Case Study: A Supplier’s Journey to Cost Optimization
Consider a Tier 1 automotive supplier specializing in powertrain components. Facing rising material costs and a proposed 20% tariff on steel imports, the company’s margins were under threat. By implementing a dedicated costing process, the supplier was able to:
- Analyze the Tariff’s Impact: The company modeled how the tariff would affect its cost structure and identified which programs were most at risk of becoming unprofitable.
- Evaluate Alternative Suppliers: Using cost data, the company compared the feasibility of sourcing steel from domestic suppliers versus suppliers in tariff-exempt countries.
- Collaborate with OEMs: Armed with accurate cost data, the supplier engaged OEM customers in discussions about potential price adjustments and opportunities to co-invest in cost-saving measures.
- Optimize Internal Processes: The company identified inefficiencies in its production line, reducing scrap rates and improving labor productivity to offset increased material costs.
As a result, the supplier maintained profitability across its programs while strengthening relationships with key OEM customers.
The Path Forward: Building a Dedicated Costing Process
In today’s complex automotive market, companies cannot afford to rely on outdated or ad-hoc costing methods. A dedicated, data-driven costing process is essential for identifying hidden opportunities and pitfalls, ensuring profitability from quote to program completion.
Key Features of a Robust Costing Process:
- Comprehensive Data Integration: Combining data from multiple sources, such as material prices, labor costs, and tariffs, ensures accurate cost calculations.
- Scenario Analysis: The ability to model different scenarios (e.g., tariff changes, supplier shifts) helps companies make proactive decisions.

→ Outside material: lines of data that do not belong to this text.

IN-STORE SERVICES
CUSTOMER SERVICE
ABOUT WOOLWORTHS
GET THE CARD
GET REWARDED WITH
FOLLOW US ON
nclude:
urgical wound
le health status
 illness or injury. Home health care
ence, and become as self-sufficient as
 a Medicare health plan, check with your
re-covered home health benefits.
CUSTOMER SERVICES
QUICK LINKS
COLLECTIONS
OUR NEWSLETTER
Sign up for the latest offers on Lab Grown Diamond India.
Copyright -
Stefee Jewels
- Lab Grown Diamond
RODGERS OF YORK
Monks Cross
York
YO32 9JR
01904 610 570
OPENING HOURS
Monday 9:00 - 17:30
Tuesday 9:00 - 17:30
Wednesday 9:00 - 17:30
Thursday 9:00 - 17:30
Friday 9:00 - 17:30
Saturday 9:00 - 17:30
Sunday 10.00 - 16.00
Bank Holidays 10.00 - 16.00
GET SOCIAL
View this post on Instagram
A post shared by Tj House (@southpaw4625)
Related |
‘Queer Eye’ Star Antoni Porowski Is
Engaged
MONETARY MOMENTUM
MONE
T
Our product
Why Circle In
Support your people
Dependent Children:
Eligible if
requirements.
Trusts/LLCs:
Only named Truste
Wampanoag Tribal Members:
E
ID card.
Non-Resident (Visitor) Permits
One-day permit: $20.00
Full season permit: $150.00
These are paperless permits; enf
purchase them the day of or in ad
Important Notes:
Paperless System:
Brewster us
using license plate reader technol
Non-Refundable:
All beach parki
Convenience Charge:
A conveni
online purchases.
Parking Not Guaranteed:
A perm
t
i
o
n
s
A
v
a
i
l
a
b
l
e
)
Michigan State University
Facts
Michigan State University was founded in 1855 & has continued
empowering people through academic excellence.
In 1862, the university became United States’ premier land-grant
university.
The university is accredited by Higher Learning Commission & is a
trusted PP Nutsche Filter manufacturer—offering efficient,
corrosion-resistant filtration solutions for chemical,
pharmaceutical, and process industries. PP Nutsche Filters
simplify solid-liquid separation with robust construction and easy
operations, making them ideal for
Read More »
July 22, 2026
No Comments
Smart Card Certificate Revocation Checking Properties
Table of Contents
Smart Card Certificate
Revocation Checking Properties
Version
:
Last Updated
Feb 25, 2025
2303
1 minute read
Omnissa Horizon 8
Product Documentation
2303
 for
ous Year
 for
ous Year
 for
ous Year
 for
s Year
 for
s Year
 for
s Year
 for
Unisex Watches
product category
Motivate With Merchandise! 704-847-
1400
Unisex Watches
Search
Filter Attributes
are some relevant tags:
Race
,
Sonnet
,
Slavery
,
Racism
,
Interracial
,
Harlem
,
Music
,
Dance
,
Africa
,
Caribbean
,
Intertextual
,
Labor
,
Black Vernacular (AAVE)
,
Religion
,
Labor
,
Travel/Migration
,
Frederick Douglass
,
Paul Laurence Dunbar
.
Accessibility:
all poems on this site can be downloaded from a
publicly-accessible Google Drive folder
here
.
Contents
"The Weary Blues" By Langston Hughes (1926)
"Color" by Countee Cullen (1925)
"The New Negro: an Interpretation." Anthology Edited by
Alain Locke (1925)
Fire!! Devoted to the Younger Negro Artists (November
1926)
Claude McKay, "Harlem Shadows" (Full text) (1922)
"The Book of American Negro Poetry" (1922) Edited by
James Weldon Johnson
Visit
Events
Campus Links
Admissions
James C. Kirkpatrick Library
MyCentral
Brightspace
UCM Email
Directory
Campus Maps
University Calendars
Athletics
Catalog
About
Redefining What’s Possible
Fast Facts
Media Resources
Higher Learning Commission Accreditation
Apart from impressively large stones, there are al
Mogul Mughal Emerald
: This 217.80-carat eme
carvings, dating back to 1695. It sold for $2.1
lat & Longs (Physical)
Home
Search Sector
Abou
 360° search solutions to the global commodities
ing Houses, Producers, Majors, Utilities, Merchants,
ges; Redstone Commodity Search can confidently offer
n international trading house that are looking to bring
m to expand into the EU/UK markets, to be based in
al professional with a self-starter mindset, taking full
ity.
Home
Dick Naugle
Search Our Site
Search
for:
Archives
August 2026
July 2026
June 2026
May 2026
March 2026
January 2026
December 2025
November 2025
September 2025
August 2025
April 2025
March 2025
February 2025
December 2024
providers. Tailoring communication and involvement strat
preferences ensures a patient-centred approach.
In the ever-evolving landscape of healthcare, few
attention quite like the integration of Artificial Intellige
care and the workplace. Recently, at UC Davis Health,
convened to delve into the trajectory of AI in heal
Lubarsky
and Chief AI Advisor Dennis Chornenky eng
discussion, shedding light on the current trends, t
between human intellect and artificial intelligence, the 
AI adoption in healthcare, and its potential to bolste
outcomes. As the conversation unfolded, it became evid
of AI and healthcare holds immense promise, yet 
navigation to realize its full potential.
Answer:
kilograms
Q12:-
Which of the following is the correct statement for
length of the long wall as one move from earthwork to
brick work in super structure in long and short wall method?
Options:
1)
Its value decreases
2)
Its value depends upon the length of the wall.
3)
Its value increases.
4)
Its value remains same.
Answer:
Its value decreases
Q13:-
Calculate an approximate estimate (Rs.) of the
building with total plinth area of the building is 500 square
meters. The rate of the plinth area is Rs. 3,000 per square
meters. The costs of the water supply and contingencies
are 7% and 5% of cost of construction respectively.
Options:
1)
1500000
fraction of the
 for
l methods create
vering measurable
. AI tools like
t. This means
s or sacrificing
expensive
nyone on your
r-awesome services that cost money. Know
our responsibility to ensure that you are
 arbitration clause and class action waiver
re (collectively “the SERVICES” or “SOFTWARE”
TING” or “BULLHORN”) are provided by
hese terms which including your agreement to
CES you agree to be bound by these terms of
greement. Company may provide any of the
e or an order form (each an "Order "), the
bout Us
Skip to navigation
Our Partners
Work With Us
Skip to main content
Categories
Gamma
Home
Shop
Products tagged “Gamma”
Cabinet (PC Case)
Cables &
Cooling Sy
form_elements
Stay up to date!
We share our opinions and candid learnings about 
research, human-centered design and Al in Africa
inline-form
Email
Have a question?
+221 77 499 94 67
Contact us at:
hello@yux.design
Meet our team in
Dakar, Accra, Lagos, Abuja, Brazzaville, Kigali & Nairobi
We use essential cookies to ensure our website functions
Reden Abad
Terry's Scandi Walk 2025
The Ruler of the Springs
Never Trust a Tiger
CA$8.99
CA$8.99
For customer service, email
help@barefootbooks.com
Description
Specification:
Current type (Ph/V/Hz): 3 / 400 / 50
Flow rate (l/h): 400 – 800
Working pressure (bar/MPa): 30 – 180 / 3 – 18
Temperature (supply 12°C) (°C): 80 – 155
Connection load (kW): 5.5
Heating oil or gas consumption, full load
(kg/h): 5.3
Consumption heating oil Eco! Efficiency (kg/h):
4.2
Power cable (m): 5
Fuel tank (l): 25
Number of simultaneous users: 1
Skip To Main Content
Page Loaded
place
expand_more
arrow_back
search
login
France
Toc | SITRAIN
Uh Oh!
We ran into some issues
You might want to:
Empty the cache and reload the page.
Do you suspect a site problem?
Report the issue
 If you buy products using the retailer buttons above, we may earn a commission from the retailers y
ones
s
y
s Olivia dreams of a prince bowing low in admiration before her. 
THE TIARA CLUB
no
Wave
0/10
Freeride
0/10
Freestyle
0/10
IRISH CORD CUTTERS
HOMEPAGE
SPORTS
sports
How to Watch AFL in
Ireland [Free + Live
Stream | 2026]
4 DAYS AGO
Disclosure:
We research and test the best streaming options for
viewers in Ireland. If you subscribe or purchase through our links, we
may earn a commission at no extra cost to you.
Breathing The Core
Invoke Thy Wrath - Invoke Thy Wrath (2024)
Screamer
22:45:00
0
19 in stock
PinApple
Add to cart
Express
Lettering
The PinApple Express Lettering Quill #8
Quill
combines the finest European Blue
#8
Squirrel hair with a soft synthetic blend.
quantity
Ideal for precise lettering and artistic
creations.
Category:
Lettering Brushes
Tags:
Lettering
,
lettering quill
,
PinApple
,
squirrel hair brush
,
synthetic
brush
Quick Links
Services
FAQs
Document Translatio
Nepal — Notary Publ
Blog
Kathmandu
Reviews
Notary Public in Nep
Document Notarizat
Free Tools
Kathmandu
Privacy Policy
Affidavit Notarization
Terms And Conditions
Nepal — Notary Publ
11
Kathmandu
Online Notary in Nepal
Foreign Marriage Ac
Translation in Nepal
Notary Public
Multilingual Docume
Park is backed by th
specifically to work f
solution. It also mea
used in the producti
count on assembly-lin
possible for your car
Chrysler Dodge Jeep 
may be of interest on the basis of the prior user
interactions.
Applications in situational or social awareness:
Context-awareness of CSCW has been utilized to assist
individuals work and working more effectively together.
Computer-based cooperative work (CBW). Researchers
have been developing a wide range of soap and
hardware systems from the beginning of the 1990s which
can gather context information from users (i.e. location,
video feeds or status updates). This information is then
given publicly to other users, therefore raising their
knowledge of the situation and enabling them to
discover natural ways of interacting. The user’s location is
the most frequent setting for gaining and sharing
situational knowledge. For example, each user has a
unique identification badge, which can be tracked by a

- Performance Tracking: Ongoing monitoring of program costs allows companies to identify and address deviations from budget early.
- Collaboration Tools: Costing systems that facilitate communication between suppliers and OEMs streamline decision-making and improve transparency.
Why It Matters:
A dedicated costing process doesn’t just help companies avoid costly mistakes; it also uncovers opportunities to improve profitability. For example, it can highlight high-margin programs that deserve additional investment or reveal inefficiencies that can be corrected to reduce costs. Moreover, accurate costing enables companies to evaluate customer relationships—identifying which customers are consistently profitable and which may require renegotiated terms or a shift in strategy.
Conclusion
The automotive industry in 2025 presents both challenges and opportunities for brands and suppliers. Rising costs, shifting regulations, and evolving technologies make program profitability a moving target. However, companies that prioritize accurate program costing—from the initial quote to program completion—will be better equipped to navigate this complex landscape.
By adopting a dedicated costing process, automotive companies can gain the insights needed to manage risks, identify opportunities, and make informed decisions that drive long-term success. In a world where every penny counts, the ability to evaluate cost performance is not just a competitive advantage—it’s a necessity.